Indomethacin and the Gastric Mucosal Blood Flow Changes of Sepsis

Abstract
Evidently, sepsis results in increased gastric mucosal blood flow (GBF). To investigate the possible role of prostaglandins in mediating this response, GMBF was measured in the fundus, corpus and antrum of pig stomachs with and without pretreatment with indomethacin, an inhibitor of prostaglandin synthesis, before and after the induction of bacteremia. The studies were done in 22 piglets (7 sepsis controls, 7 indomethacin controls and 8 experimental [indomethacin pretreated sepsis]).
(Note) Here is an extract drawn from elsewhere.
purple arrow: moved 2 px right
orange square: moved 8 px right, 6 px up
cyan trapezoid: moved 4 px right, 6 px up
Sepsis was produced in piglets by bolus i.v. injection of 109 live Escherichia coli followed by an infusion of 109 E. coli/h. Cardiac output (CO) was measured by thermodilution. GMBF was measured by microsphere trapping. Following sacrifice, hyperemia was noted in the sepsis group but not in the other groups. GMBF was determined by standard techniques (expressed as ml/min per 100 g tissue). There were significant (P < 0.05) increases in gastric mucosal blood flow to the fundus (+47%), corpus (+50%) and antrum (+101%) at 15 min following the onset of E. coli infusion. At 135 min, the increase was only significant in the antrum. GMBF did not change in the indomethacin control or indomethacin pretreated sepsis groups. GMBF was demonstrated in the stomach following sepsis. The changes were not present in the indomethacin control or in the indomethacin pretreated sepsis groups. Since indomethacin is an inhibitor of prostaglandin synthesis, the increased GMBF may be a prostaglandin mediated response.